### Aim
Copy out the lines from the one containing "a(h) e.(gh..) (::)" through the one containing "Transcribe the guitar", keeping every character unchanged.

::::

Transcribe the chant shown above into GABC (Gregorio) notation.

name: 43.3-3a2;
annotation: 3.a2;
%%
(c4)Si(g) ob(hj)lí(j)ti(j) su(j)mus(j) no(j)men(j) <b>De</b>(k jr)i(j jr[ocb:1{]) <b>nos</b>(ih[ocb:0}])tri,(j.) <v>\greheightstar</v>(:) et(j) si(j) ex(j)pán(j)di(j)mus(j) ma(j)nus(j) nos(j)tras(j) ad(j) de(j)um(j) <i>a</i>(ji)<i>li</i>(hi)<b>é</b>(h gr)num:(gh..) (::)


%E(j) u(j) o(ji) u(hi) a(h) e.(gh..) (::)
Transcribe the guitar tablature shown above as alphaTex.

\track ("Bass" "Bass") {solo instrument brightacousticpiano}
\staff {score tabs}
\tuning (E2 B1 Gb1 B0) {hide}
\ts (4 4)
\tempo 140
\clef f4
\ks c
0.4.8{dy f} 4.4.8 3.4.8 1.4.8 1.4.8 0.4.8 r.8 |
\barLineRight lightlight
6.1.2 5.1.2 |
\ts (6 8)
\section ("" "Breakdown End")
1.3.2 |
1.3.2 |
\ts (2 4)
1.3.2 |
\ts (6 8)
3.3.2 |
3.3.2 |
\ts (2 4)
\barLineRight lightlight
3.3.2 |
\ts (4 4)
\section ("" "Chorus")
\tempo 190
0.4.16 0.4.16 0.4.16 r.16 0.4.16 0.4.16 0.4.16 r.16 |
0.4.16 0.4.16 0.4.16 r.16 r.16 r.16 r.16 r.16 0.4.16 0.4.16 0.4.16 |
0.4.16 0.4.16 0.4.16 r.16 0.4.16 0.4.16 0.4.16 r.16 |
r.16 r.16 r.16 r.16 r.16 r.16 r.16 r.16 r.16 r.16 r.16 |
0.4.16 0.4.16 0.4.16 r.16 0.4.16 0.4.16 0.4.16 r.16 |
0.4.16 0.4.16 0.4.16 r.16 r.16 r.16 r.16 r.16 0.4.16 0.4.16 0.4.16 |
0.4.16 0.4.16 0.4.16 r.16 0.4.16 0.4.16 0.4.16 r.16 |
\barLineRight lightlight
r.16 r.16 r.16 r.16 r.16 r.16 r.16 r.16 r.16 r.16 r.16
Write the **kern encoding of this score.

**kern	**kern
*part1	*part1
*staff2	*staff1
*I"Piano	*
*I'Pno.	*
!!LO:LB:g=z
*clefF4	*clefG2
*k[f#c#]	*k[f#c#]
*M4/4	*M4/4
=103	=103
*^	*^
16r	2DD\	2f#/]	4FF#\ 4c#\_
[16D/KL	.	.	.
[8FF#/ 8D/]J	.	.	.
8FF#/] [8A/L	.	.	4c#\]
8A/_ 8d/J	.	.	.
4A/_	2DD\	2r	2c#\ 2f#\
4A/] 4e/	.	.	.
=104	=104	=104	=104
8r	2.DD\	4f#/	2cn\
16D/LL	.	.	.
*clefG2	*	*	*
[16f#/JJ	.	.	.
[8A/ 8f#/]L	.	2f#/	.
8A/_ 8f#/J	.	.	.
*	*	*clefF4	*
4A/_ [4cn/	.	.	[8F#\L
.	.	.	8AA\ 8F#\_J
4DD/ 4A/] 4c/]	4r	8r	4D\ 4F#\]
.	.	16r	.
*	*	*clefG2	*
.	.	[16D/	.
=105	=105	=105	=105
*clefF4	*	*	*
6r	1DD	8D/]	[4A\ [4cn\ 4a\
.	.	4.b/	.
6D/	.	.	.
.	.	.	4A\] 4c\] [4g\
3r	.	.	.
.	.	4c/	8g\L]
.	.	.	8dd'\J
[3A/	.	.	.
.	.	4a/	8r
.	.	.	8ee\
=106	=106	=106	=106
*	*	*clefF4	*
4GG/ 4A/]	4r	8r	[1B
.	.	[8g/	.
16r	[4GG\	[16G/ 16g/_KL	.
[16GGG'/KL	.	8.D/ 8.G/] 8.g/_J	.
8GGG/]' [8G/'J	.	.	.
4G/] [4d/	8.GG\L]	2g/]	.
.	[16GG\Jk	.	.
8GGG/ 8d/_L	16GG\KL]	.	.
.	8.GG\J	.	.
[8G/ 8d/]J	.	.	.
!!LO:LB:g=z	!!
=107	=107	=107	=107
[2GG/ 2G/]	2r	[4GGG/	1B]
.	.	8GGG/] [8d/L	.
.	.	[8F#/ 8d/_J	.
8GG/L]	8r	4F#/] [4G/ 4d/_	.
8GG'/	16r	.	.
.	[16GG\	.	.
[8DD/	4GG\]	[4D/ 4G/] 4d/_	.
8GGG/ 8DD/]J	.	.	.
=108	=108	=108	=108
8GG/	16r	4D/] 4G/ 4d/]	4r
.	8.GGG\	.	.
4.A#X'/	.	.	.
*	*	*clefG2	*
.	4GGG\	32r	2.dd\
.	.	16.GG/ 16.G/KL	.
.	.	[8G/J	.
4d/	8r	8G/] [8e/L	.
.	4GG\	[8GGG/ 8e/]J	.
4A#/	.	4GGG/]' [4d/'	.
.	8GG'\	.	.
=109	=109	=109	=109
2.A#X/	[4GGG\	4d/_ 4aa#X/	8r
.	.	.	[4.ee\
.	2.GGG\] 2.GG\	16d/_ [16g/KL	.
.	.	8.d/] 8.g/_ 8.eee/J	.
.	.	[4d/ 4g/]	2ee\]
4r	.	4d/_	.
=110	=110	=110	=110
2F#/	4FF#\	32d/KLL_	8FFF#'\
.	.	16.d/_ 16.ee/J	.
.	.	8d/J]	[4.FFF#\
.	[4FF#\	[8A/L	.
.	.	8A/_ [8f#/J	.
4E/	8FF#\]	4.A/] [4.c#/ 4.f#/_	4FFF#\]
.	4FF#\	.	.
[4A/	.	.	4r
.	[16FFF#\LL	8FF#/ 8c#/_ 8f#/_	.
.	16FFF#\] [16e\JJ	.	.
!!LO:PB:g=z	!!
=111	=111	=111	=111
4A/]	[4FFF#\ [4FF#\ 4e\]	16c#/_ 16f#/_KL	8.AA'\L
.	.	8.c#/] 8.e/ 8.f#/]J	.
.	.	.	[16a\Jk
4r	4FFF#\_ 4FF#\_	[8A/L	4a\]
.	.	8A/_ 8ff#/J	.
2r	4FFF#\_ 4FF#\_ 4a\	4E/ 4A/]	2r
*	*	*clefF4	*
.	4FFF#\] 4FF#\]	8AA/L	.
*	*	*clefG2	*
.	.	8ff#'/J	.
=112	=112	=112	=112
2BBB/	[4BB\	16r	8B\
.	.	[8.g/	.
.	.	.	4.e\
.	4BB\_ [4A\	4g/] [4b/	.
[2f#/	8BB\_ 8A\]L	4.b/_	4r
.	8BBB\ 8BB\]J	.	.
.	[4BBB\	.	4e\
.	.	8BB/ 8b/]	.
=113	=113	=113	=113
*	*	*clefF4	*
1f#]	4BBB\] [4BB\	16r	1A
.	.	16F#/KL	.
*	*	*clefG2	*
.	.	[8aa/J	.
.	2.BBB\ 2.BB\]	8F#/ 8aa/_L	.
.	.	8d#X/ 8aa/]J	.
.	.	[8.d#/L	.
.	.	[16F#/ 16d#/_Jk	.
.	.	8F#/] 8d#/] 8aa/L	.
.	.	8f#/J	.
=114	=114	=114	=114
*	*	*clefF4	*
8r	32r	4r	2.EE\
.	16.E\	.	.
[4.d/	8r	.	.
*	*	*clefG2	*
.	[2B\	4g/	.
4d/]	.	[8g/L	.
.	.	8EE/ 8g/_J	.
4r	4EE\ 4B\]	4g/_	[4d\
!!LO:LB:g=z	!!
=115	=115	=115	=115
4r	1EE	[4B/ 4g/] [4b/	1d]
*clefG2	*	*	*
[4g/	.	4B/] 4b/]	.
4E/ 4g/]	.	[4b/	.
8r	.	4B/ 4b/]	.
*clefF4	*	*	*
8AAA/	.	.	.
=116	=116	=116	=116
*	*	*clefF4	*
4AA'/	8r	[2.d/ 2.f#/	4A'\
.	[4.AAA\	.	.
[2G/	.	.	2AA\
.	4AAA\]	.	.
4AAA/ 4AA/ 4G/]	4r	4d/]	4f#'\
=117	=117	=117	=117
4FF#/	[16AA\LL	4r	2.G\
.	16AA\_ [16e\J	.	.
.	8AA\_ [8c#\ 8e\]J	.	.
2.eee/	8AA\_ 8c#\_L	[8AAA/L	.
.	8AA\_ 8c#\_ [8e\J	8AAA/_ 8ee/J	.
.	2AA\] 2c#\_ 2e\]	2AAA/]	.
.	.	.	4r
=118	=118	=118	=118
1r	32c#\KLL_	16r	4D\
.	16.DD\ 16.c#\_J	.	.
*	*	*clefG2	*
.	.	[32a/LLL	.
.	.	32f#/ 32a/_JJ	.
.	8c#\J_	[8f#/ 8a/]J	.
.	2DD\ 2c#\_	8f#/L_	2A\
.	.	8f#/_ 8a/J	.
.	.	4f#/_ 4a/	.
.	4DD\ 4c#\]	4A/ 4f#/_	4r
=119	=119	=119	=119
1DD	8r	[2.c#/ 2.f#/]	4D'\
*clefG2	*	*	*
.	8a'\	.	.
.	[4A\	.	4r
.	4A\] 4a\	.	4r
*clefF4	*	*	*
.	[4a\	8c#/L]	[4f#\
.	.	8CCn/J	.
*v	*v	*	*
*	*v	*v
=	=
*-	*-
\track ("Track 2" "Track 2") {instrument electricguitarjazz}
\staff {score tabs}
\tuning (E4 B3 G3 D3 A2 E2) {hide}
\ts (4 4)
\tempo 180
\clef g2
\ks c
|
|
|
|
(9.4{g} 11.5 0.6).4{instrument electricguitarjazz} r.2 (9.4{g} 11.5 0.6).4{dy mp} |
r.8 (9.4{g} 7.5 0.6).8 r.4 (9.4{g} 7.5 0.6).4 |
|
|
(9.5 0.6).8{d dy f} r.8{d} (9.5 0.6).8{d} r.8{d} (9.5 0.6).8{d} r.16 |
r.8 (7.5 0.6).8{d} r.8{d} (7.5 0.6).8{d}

::::

### Exercise output
%E(j) u(j) o(ji) u(hi) a(h) e.(gh..) (::)
Transcribe the guitar tablature shown above as alphaTex.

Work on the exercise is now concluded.